It’s been a long time since I’ve written. One of the reasons is that I had the honor of bringing the message to my church family on Mother’s Day, so I spent the two months prior preparing. Since then, I’ve been praying and mulling over how to share some of that message here on my blog without just repeating it. Then Orlando happened. While I don’t have the power or influence myself to make huge, nation-wide changes that make a difference today, right now, there is something I can do today and everyday, right where I am. So sharing the same message is important, even if I repeat myself. Because this is what our lives were created to be about. So here we go.
When Jesus was asked, “Teacher, which is the greatest commandment in the Law?” Jesus replied: “‘Love the Lord your God with all your heart and with all your soul and with all your mind.’ This is the first and greatest commandment. And the second is like it: ‘Love your neighbor as yourself.’ All the Law and the Prophets hang on these two commandments.” (Matthew 22:36-40) In other words, all that God wants from us stems from love.
In Greek the word used for “love” here is agape. It means wanting the best for the other person. We might define it as unconditional love. Choosing to love someone no matter what they do, believe, think, live, etc. It’s a kind of love that comes by choice, not feeling. We choose to love others this way. It’s the way God loves us. No matter what we do, He still loves us and wants us back in a relationship with Him. That’s why He sent Jesus.
We’re to love God completely, utterly, and with our whole lives. Nothing held back. And, similarly, love our neighbors as ourselves. I’m going to focus on that second part. But please understand, the first part is crucial – loving God with all our heart, soul and mind. I believe the second part, loving our neighbors as ourselves, isn’t fully possible without loving God first.
“Love your neighbor as yourself.” This begs the question, “Who is my neighbor?” Jesus answers this exact question in the story of the Good Samaritan in Luke 10:25-37. From this example, I understand that my neighbor is anyone and everyone, no matter what I think of them, even complete strangers in need.
So everyone is my neighbor, and the second part of that command says to love them as I love myself. Add to that the verse, “Do to others as you would have them do to you.” (Luke 6:31) So if I love my neighbor (everyone) as myself, then if I were in their situation and I would like someone to help me, give me some attention, treat me a particular way, then I should treat them that way. If I want to be given the benefit of the doubt (and don’t we all want that), then I should give everyone the benefit of the doubt. If I’d like to be treated respectfully and not gossiped about, then that’s the way I should treat everyone. If I don’t want to be judged, then I shouldn’t judge others. You get the idea. All very easy to say, but very, very hard to live out.

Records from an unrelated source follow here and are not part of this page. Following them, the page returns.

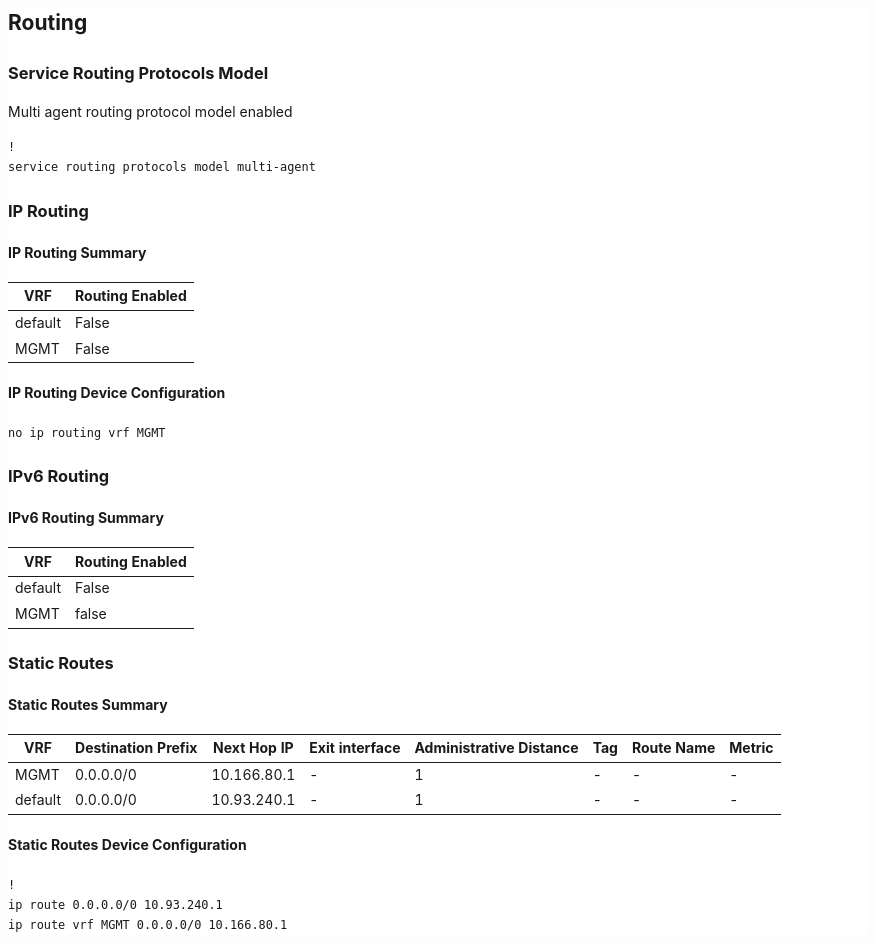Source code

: ## Routing

### Service Routing Protocols Model

Multi agent routing protocol model enabled

```eos
!
service routing protocols model multi-agent
```

### IP Routing

#### IP Routing Summary

| VRF | Routing Enabled |
| --- | --------------- |
| default | False |
| MGMT | False |

#### IP Routing Device Configuration

```eos
no ip routing vrf MGMT
```

### IPv6 Routing

#### IPv6 Routing Summary

| VRF | Routing Enabled |
| --- | --------------- |
| default | False |
| MGMT | false |

### Static Routes

#### Static Routes Summary

| VRF | Destination Prefix | Next Hop IP | Exit interface | Administrative Distance | Tag | Route Name | Metric |
| --- | ------------------ | ----------- | -------------- | ----------------------- | --- | ---------- | ------ |
| MGMT | 0.0.0.0/0 | 10.166.80.1 | - | 1 | - | - | - |
| default | 0.0.0.0/0 | 10.93.240.1 | - | 1 | - | - | - |

#### Static Routes Device Configuration

```eos
!
ip route 0.0.0.0/0 10.93.240.1
ip route vrf MGMT 0.0.0.0/0 10.166.80.1
```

So why should we live this way? What results from loving others unconditionally? If we look at the story of Zaccheus in Luke 19:1-10, it is clear that incredible transformation can occur in the life of the recipient of this kind of love. Haven’t you witnessed transformation in lives where someone is shown love, especially when they don’t “deserve” it? It’s happened in my own life. Love shown to me has brought all kinds of transformation in my perspective, actions, thoughts and life.

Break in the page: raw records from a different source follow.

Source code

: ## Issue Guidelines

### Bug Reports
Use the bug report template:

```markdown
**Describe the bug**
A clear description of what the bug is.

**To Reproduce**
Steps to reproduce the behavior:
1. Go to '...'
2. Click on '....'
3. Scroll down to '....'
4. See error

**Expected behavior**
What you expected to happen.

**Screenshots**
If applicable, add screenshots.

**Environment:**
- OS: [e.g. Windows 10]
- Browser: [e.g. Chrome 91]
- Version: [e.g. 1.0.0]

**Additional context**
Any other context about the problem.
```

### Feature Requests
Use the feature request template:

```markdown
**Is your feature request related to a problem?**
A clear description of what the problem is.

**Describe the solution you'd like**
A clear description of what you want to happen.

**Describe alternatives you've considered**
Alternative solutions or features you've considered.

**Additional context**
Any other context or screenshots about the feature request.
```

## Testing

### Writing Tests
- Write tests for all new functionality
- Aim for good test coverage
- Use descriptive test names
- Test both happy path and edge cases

Transformation also occurs in the life of the person giving this agape love. Judgment and criticism disappear. If we live out Luke 6:31, “Do to others as you would have them do to you.”, then we accept people as equals, as valuable. You can’t live out this verse with any other perspective, at least not for very long. You have to see them as beautiful creations of God. Comparison also disappears. As we live out Romans 15:7, “Accept one another, then, just as Christ accepted you, in order to bring praise to God.”, we aren’t looking for differences. We’re just appreciating how God created each and every person. And we’re okay if we’re not the same. We don’t force people to become like us, think like us, act like us, be us. The “us and them” mentality disappears. Differences no longer scare us, because we accept people just as they are, just as God does us. Imagine how people would get along differently just with these two consequences of agape love. Really think about it! It’s beautiful. Don’t you long for these kinds of relationships? I sure do. But it starts with me. Yikes!
This is just the tip of the iceberg. This is a topic that is deep, complicated, hard, and messy. It is worthy of praying, studying and discussing, because it is to be the basis of our existence along with loving God completely. I certainly don’t have very many answers. I’m finding more and more where I’m not good at living out this agape love. But I’m determined to continue to let God work in me to increase my love. Love is what can change people. Changing people changes the world. Love keeps us seeing each other as valuable, worthy, fellow humans and prevents hate and dehumanization.
Wonder what this love looks like (and doesn’t look like)? Meditate on 1 Corinthians 13. Here are verses 4-8:
“Love is patient, love is kind. It does not envy, it does not boast, it is not proud. It does not dishonor others, it is not self-seeking, it is not easily angered, it keeps no record of wrongs. Love does not delight in evil but rejoices with the truth. It always protects, always trusts, always hopes, always perseveres. Love never fails.”
We’d got a lot of loving to do to make a difference. Don’t wait to start!